Published on the occasion of the opening of a groundbreaking exhibition at The Jewish Museum, New York in 2001, this illustrated catalogue presents a splendid collection of 60 early paintings, drawings and murals by Marc Chagall, dating from the artist's years in Russia immediately prior to and during the First World War and the Bolshevik Revolution.
Very few of his works had been seen outside of Russia, because following the rise of the Stalinist regime, Chagall's oeuvre was officially regarded as decadent and was dispersed to smaller regional museums or simply hidden away. Yet this was perhaps the most important period of his career.
Published in association with The Jewish Museum.
This title, published to coincide with the opening of the eponymous exhibition at The Jewish Museum, New York in 2001 presents an important collection of nearly 60 early paintings, drawings and murals by Marc Chagall, dating from the artist's years in Russia from 1914 and 1922. Organized around three essays, the principal narrative essay is written by Susan Goodman, the Curator at the Jewish Museum, New York responsible for co-ordinating the exhibition. This essay takes the form of a story-line narrative, presenting nearly all the works contained in the exhibition. It covers Chagall's Russian years, starting with his arrival in Vitebsk from Berlin in 1914, his marriage to Bella, the outbreak of World War I and the subsequent Russian Revolution. Next it examines Chagall's establishment of the Art School in Vitebsk where his Tutor, Yehuda Pen, was installed as its head and the subsequent falling out with other artists in residence, Kasimir Malevich and El Lizzitsky, which ended with Chagall's own dismissal and his move to Moscow in 1920. The essays ends with the huge series of murals Chagall was commissioned to paint for The Jewish Theatre in Moscow, before he left Russia in 1922.

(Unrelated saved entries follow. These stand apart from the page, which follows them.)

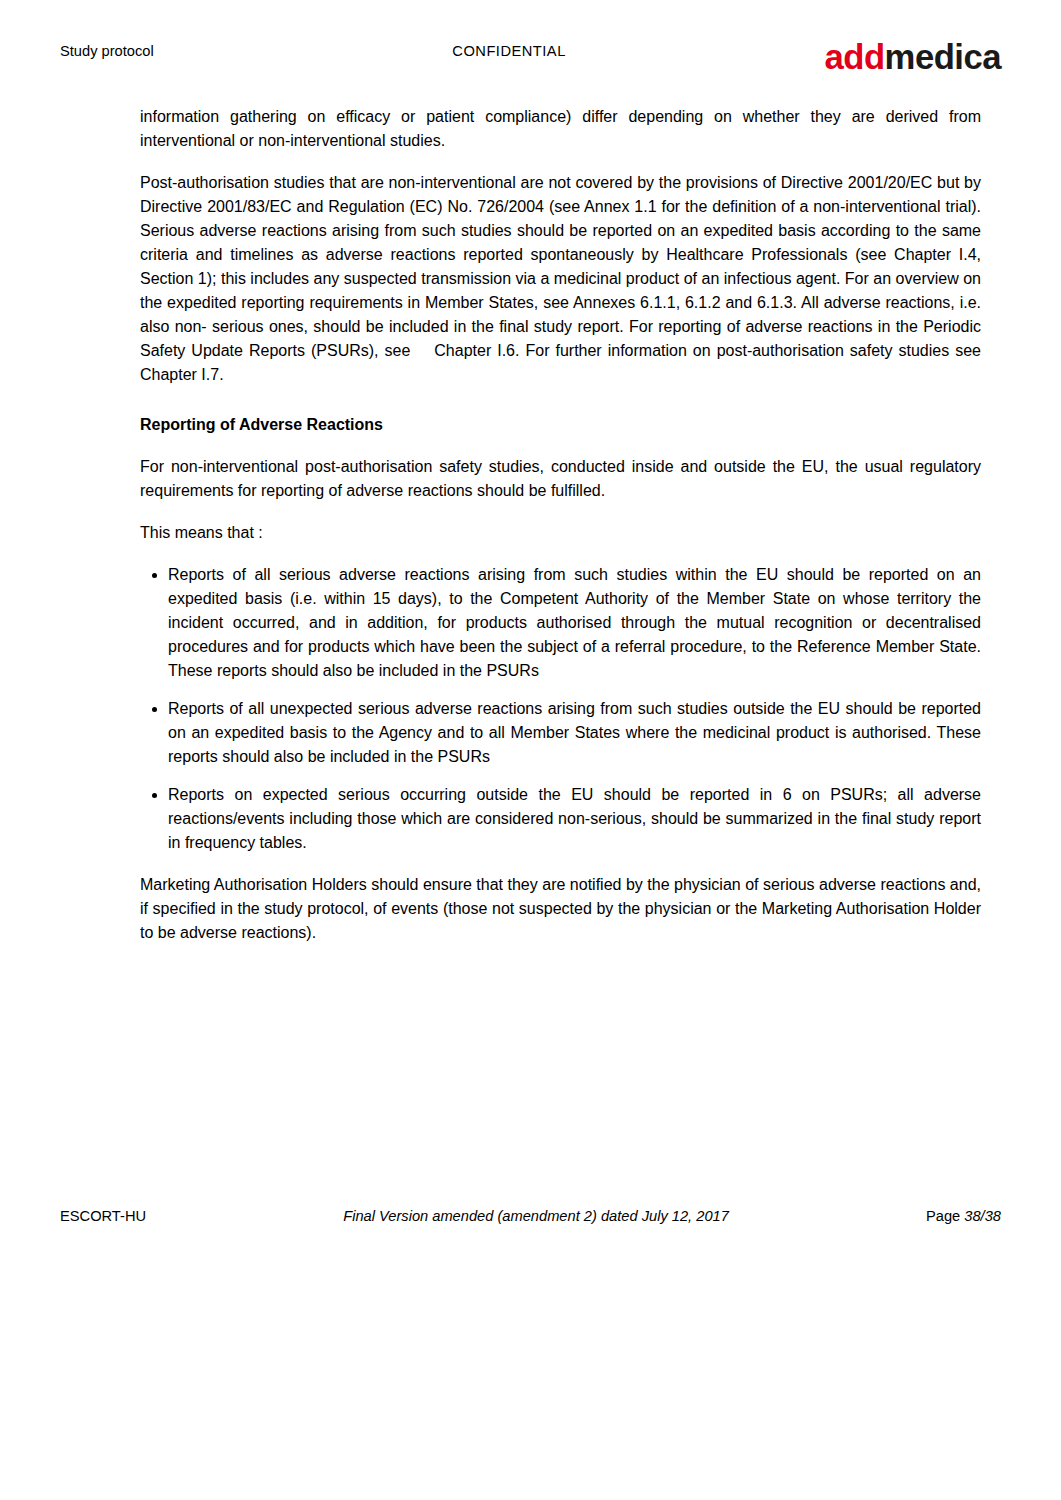Study protocol
CONFIDENTIAL
add medica
information gathering on efficacy or patient compliance) differ depending on whether they are derived from interventional or non-interventional studies.
Post-authorisation studies that are non-interventional are not covered by the provisions of Directive 2001/20/EC but by Directive 2001/83/EC and Regulation (EC) No. 726/2004 (see Annex 1.1 for the definition of a non-interventional trial). Serious adverse reactions arising from such studies should be reported on an expedited basis according to the same criteria and timelines as adverse reactions reported spontaneously by Healthcare Professionals (see Chapter I.4, Section 1); this includes any suspected transmission via a medicinal product of an infectious agent. For an overview on the expedited reporting requirements in Member States, see Annexes 6.1.1, 6.1.2 and 6.1.3. All adverse reactions, i.e. also non- serious ones, should be included in the final study report. For reporting of adverse reactions in the Periodic Safety Update Reports (PSURs), see Chapter I.6. For further information on post-authorisation safety studies see Chapter I.7.
Reporting of Adverse Reactions
For non-interventional post-authorisation safety studies, conducted inside and outside the EU, the usual regulatory requirements for reporting of adverse reactions should be fulfilled.
This means that :
Reports of all serious adverse reactions arising from such studies within the EU should be reported on an expedited basis (i.e. within 15 days), to the Competent Authority of the Member State on whose territory the incident occurred, and in addition, for products authorised through the mutual recognition or decentralised procedures and for products which have been the subject of a referral procedure, to the Reference Member State. These reports should also be included in the PSURs
Reports of all unexpected serious adverse reactions arising from such studies outside the EU should be reported on an expedited basis to the Agency and to all Member States where the medicinal product is authorised. These reports should also be included in the PSURs
Reports on expected serious occurring outside the EU should be reported in 6 on PSURs; all adverse reactions/events including those which are considered non-serious, should be summarized in the final study report in frequency tables.
Marketing Authorisation Holders should ensure that they are notified by the physician of serious adverse reactions and, if specified in the study protocol, of events (those not suspected by the physician or the Marketing Authorisation Holder to be adverse reactions).
ESCORT-HU
Final Version amended (amendment 2) dated July 12, 2017
Page 38/38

Whilst the years spent in Paris can be credited as the key formative influence on Chagall's mature work, the years in Russia were crucial in helping to build on, and to define, the ideas and influences of the Paris years. Together they established those themes and motifs to which Chagall would repeatedly return throughout his long career: Love, Marriage, The War, Jewish Folklore and The Jewish Theatre. Two other shorter essays, one by Evgenija Petrova and the other by Dr. Aleksandra Shatskikh, will trace respectively the shifting trajectory of Chagall's work in Soviet and Russian art history, and the interrelation and impact of Pen and Chagall upon each other; the contribution of each artist to the history of Russian art; as well as their sources in Russian and Jewish art.